As a consequence, when we are elaborating our mental world of representation from the inside of a group’s belonging, we may be too focused on clearing up, simplifying or on the contrary complexifying the details than to get a better idea of how this ensemble of representation and meaning works by itself and what are its limits. In order to understand the limits of a group’s world of meaning and representation, one has to understand exclusion from the group’s ensemble. If not experiencing it themselves, at least understanding it from an outside perspective. As well, as human beings, it would be good to come to think outside the box and work at excluding ourselves only for a moment from that constant seek for imperative emotional consistency so to understand the constraints and the limits of the world that we try so hard to replicate and sustain within our own minds. The drive that we give to it not absolute, that to say, as it is only born from our mere existence as bodies in this world.
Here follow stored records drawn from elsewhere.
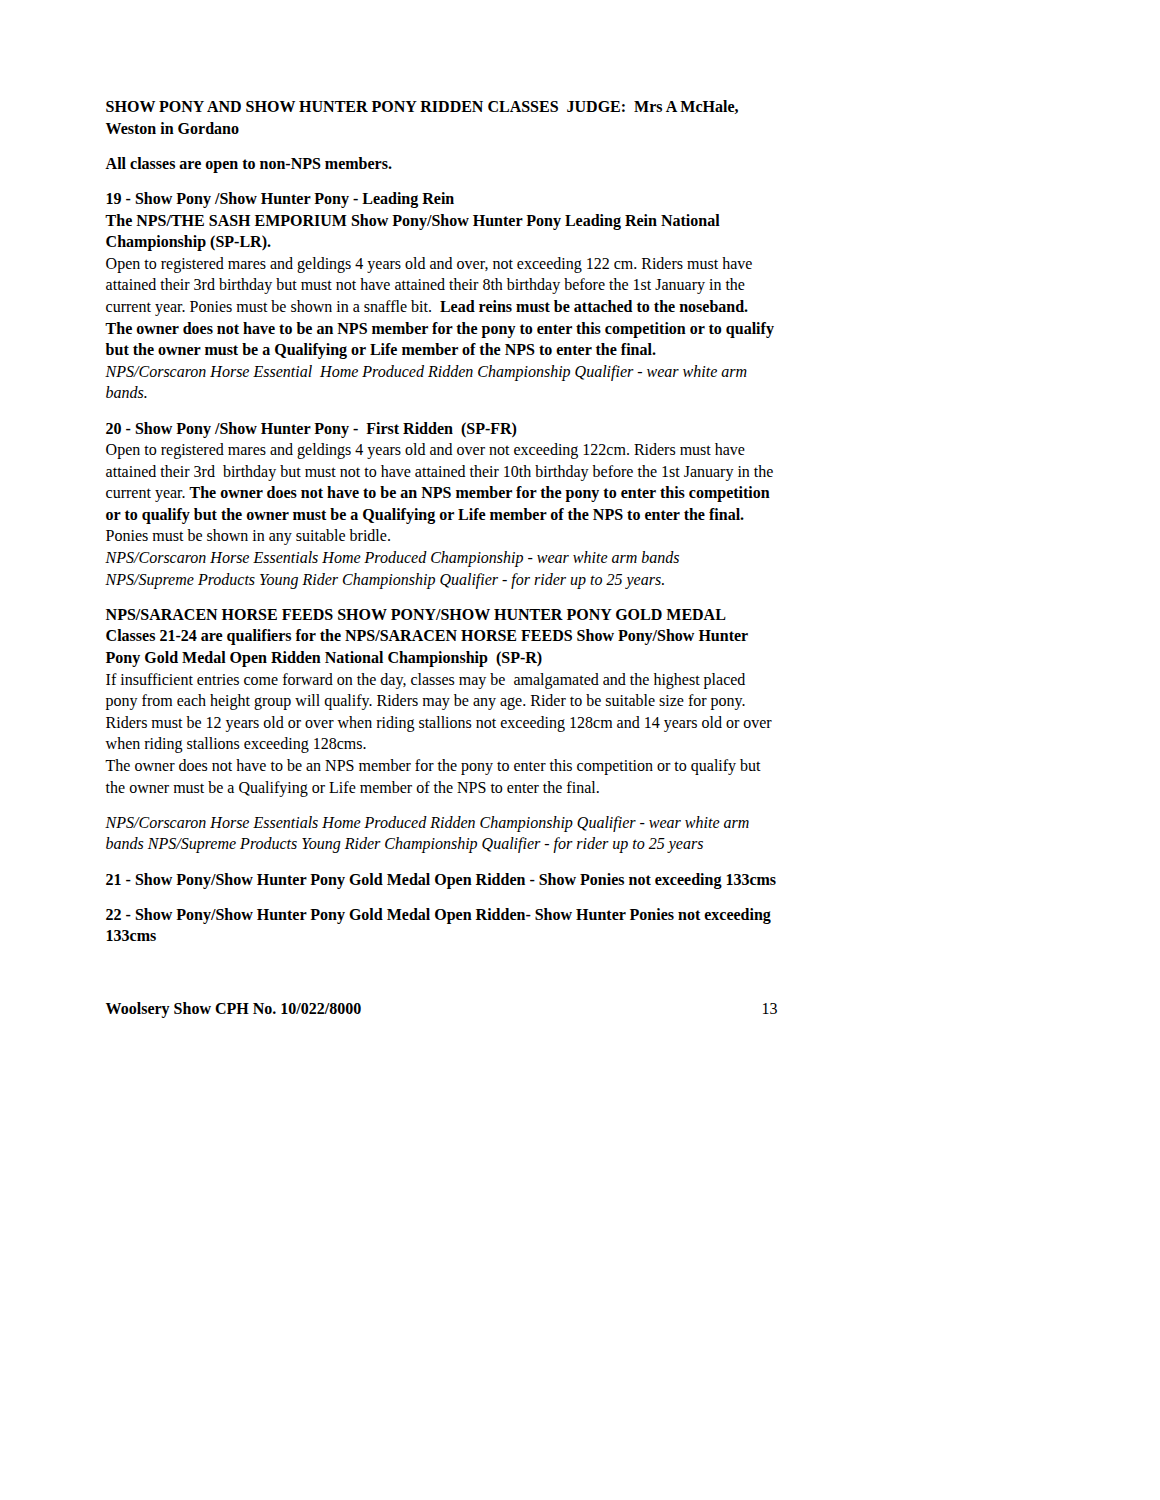SHOW PONY AND SHOW HUNTER PONY RIDDEN CLASSES JUDGE: Mrs A McHale, Weston in Gordano
All classes are open to non-NPS members.
19 - Show Pony /Show Hunter Pony - Leading Rein
The NPS/THE SASH EMPORIUM Show Pony/Show Hunter Pony Leading Rein National Championship (SP-LR).
Open to registered mares and geldings 4 years old and over, not exceeding 122 cm. Riders must have attained their 3rd birthday but must not have attained their 8th birthday before the 1st January in the current year. Ponies must be shown in a snaffle bit. Lead reins must be attached to the noseband.
The owner does not have to be an NPS member for the pony to enter this competition or to qualify but the owner must be a Qualifying or Life member of the NPS to enter the final.
NPS/Corscaron Horse Essential Home Produced Ridden Championship Qualifier - wear white arm bands.
20 - Show Pony /Show Hunter Pony - First Ridden (SP-FR)
Open to registered mares and geldings 4 years old and over not exceeding 122cm. Riders must have attained their 3rd birthday but must not to have attained their 10th birthday before the 1st January in the current year. The owner does not have to be an NPS member for the pony to enter this competition or to qualify but the owner must be a Qualifying or Life member of the NPS to enter the final. Ponies must be shown in any suitable bridle.
NPS/Corscaron Horse Essentials Home Produced Championship - wear white arm bands
NPS/Supreme Products Young Rider Championship Qualifier - for rider up to 25 years.
NPS/SARACEN HORSE FEEDS SHOW PONY/SHOW HUNTER PONY GOLD MEDAL
Classes 21-24 are qualifiers for the NPS/SARACEN HORSE FEEDS Show Pony/Show Hunter Pony Gold Medal Open Ridden National Championship (SP-R)
If insufficient entries come forward on the day, classes may be amalgamated and the highest placed pony from each height group will qualify. Riders may be any age. Rider to be suitable size for pony. Riders must be 12 years old or over when riding stallions not exceeding 128cm and 14 years old or over when riding stallions exceeding 128cms.
The owner does not have to be an NPS member for the pony to enter this competition or to qualify but the owner must be a Qualifying or Life member of the NPS to enter the final.
NPS/Corscaron Horse Essentials Home Produced Ridden Championship Qualifier - wear white arm bands NPS/Supreme Products Young Rider Championship Qualifier - for rider up to 25 years
21 - Show Pony/Show Hunter Pony Gold Medal Open Ridden - Show Ponies not exceeding 133cms
22 - Show Pony/Show Hunter Pony Gold Medal Open Ridden- Show Hunter Ponies not exceeding 133cms
Woolsery Show CPH No. 10/022/8000 13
Credit : « Moth », by La Fille Renne ❤

About the unconscious

The idea of the unconscious is a construction, a representation born of the idea of the repressed, as elaborated by Sigmund Freud in the early days of psychoanalysis. Freud elaborated his representations of the psychic apparatus as the first topic – being the unconscious, the preconscious and the conscious – around the year 1900, and the second topic – the id, the I and the superego – around 1923. Though there is an explicit connection in his work between what is proscribed and repressed to the mind into the unconscious and the matter of the body, this representation remains structured by a classical and binary view on the mind vs. the body – albeit Freud’s take on the theory of pulsions. Such a view still takes the mind as a closed system that somehow filters what can or cannot be expressed and assimilated to the structure of the self within a certain context. Whether we like it or not, speaking of an unconscious – rather than reflecting upon what remains unconscious as, unexpressed or unrepresented – essentialises the mental space where it is all supposed to take place, whatever we might think of it or do about it.

In the work that we are doing here, we suggested that the very capacity of our species to develop imagination and thoughts might have originated from a sensorimotor paradox, rooted in the very functioning of the body, its neural network and constant feedback with the individuals’ environment of interaction. In this case, mental images, symbolic relations and thoughts as mere simulations of sensorimotor memory would compose a whole that could not easily be told apart, as they are all intricated into one living, sensory and emotional experience. What can be tested by our direct experience is that we are constantly in control over what we can do or express or not. Necessarily, that control will inhibit what we forbid ourselves even to think of. What remains unconscious is simply what is forbidden and discarted from mental representation in our very constant relation with our cultural and social milieu.

As a consequence, of course, it impacts our conduct, our daily interactions, our experiences, creating new memories and especially, traumatic ones that will, in their turn, generate new points of control over what we allow ourselves to express, feel and think or not. To talk about an unconscious, it seems, would allow us to continue a process of disembodiement of that motion of control, that in fact occurs in this constant interaction with our surroundings from the moment that we are told how to do or not to do or think, encouraged to do some and discouraged to do others. Then, if we cannot understand and connect with our own agency why things are, should or should not be forbidden, of course, it will remain a traumatic inscription that cannot be told, because it cannot be talked about without facing an unsolvable conflict. If we cannot ask to understand something, we cannot let it out, make it something other than ourselves and consider it in common rather than identifying with it.

The very reification of the unconscious pertains to a feeling of control over what we think of our minds and bodies and what comes to us, without necessarily having to contextualise all that makes us a thinking body. That may be what we are going to do in this space for reflection.